▸ Excerpted passage
● ● ● ●
Software programmer and part time hacker Thomas Anderson is in a rut; life is pointless, something is wrong and a niggling doubt his has about the very nature of existence is driving him mad but one day he gets a chance to find an answer to the question that has been fuelling his discontent; “What is The Matrix?”. After a run in with some suited, government goons Anderson – aka Neo (his computer alias) comes into contact with Trinity, a legendary hacker who also looks oddly fetching despite wearing a PVC dress in a club with no visible windows or air con, who tells him that he’s ready to finally know about a vast conspiracy that has the entire population asleep. Through Trinity, Neo meets Morpheus, a kind of techno freedom fighter that uses his vast reserves of charisma to walk our dazed hero through the awful truth. The world we think we know is in fact a massive computer simulation called The Matrix and the earth is in actuality a scorched, apocalyptic shit hole where mankind fights for survival against a race of machines which have enslaved humanity and uses us like disposable batteries.
● ● ● ●
▸ Data for analysis
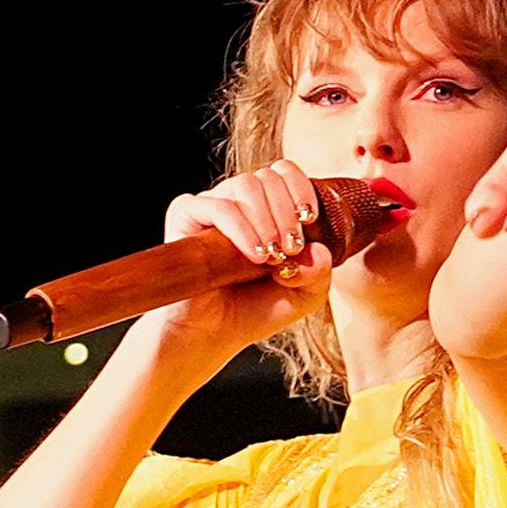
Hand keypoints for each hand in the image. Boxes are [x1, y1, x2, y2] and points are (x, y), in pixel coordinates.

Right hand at [136, 161, 335, 371]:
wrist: (213, 335)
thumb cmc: (254, 310)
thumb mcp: (304, 295)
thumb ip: (320, 273)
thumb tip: (318, 250)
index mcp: (266, 207)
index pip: (284, 172)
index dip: (300, 189)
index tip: (309, 219)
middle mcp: (237, 200)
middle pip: (268, 177)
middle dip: (286, 211)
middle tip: (291, 248)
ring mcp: (211, 205)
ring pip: (245, 185)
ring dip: (265, 219)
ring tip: (271, 255)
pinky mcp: (186, 215)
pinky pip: (217, 206)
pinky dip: (241, 228)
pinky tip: (254, 254)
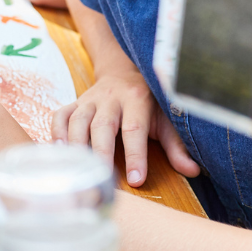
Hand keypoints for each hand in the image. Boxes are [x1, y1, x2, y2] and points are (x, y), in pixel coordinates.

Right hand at [51, 72, 197, 186]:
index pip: (134, 129)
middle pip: (102, 126)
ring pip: (78, 121)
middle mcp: (110, 98)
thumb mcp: (166, 118)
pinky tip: (61, 154)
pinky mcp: (74, 103)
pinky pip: (60, 116)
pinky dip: (57, 134)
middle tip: (103, 179)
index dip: (135, 155)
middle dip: (102, 154)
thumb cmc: (148, 101)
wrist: (124, 70)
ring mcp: (89, 99)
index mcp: (137, 99)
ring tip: (80, 171)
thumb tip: (194, 171)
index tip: (136, 180)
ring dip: (77, 146)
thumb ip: (176, 145)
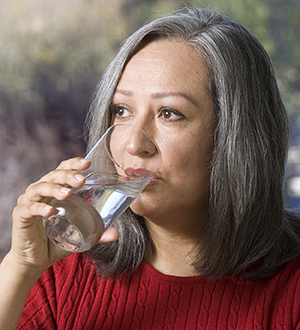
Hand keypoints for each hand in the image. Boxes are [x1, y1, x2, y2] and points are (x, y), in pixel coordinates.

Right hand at [9, 157, 118, 273]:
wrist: (35, 260)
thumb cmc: (56, 241)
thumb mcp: (80, 234)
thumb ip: (97, 233)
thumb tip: (116, 234)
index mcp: (55, 190)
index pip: (63, 169)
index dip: (74, 164)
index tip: (88, 163)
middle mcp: (41, 191)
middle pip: (53, 175)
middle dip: (68, 175)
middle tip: (81, 180)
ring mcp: (29, 202)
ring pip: (40, 187)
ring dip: (54, 188)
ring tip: (67, 194)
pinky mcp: (21, 216)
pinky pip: (29, 208)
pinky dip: (39, 208)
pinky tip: (50, 211)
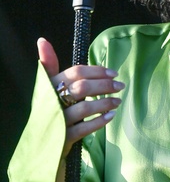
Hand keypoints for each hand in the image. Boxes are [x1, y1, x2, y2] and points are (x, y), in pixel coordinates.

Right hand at [37, 37, 123, 157]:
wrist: (37, 141)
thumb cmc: (47, 108)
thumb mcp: (46, 87)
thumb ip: (48, 64)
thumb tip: (42, 40)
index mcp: (48, 86)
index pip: (75, 72)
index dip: (96, 71)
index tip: (113, 73)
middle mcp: (51, 102)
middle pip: (82, 88)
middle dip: (104, 85)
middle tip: (120, 86)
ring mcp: (57, 121)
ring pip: (84, 108)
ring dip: (105, 103)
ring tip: (118, 101)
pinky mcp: (63, 138)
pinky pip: (84, 129)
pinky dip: (99, 122)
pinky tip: (110, 116)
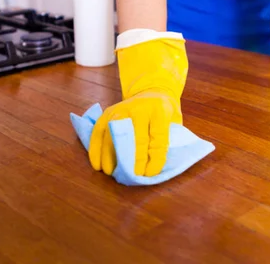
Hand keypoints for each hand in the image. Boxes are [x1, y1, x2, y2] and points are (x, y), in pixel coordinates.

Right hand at [87, 35, 187, 176]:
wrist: (152, 92)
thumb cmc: (164, 114)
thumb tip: (153, 167)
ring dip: (111, 156)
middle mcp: (139, 107)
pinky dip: (96, 149)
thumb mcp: (173, 123)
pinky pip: (99, 131)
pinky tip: (97, 164)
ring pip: (113, 134)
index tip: (150, 173)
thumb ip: (166, 141)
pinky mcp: (108, 112)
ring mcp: (121, 108)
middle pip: (135, 136)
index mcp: (159, 110)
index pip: (158, 137)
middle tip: (132, 176)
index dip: (155, 157)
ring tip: (111, 173)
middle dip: (134, 159)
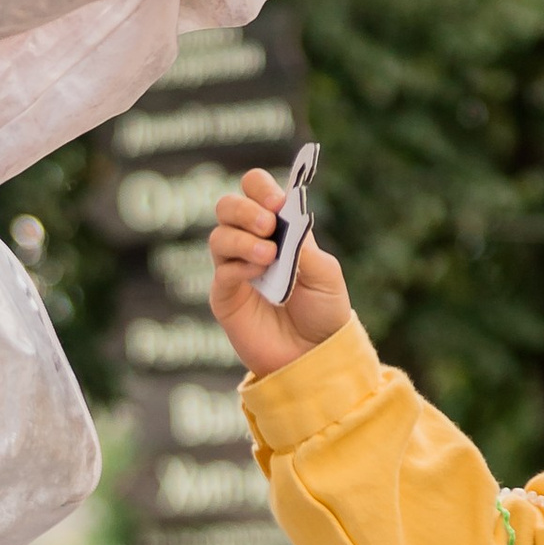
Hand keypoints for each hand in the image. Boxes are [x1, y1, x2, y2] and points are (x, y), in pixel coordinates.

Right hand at [209, 166, 354, 377]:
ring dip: (242, 238)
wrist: (316, 356)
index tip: (278, 203)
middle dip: (245, 208)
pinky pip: (221, 272)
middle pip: (227, 206)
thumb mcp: (325, 274)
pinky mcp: (225, 298)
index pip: (256, 191)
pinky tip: (259, 272)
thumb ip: (303, 244)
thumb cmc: (324, 312)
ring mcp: (236, 270)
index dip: (261, 188)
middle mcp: (251, 244)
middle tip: (269, 225)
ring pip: (218, 236)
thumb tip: (284, 218)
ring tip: (269, 255)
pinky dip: (239, 265)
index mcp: (278, 230)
● ● ● ●
▸ Task instructions
1. List every character the Matrix synopsis mentions by name.
2. In the Matrix synopsis, what is The Matrix revealed to be?
3. Extend the Matrix synopsis past its final sentence.
The rows have no connection to the Matrix synopsis.

▸ Task-by-task outputs
1. Thomas Anderson (Neo), Trinity, Morpheus

2. A massive computer simulation.

3.
Morpheus and his group log themselves into The Matrix to complete missions using awesome extra downloaded skills (Kung-Fu, gravity defying agility, FUCKING BULLET TIME) and gather intelligence in order to one day bring down the machine-world and they believe that Neo is the key to making this happen thanks to a prophecy that tells of an individual that has the ability to remake The Matrix from within. While Neo struggles not only with the rules of this new world but with the metric ton of responsibility dumped on his slender shoulders, the group has to avoid The Agents, relentless, unstoppable programmes that stalk them throughout the Matrix under the guise of body hopping G-men that can leap like fleas and punch like gorillas.
How can Neo possibly live up to a prophecy that he not only truly believes, but that may not even be accurate in the face of the possible salvation of the human race? The answer? Guns. LOTS of guns.



Some believe that the secret of The Matrix’s success is how deep the rabbit hole goes when it comes to it’s gaggle of literary references and psychological and spiritual influences; and credit where credit is due, the Wachowski’s movie (only their second after stylish, Cohen-esque, neo-noir Bound) certainly takes it’s time to nourish the brain with plenty of far-out, trippy concepts and notions. However, I personally feel that this is only half the story, and that the fact that all the influences the movie has (the story, the spirituality, the concept, the action, the drama, the visuals) all support themselves and are so perfectly balanced, that to remove only a single one would have resulted in the whole thing collapsing into an incoherent mess. Don’t believe me? Remove the action and all the movie drowns in exposition; remove the drama and the concept suddenly holds water worse than a 97 year old’s bladder; remove the spirituality and the movie becomes another dumb actioner; remove the visuals and the film becomes as believable as Santa playing Twister with Bigfoot… and thus the film becomes different things to different people.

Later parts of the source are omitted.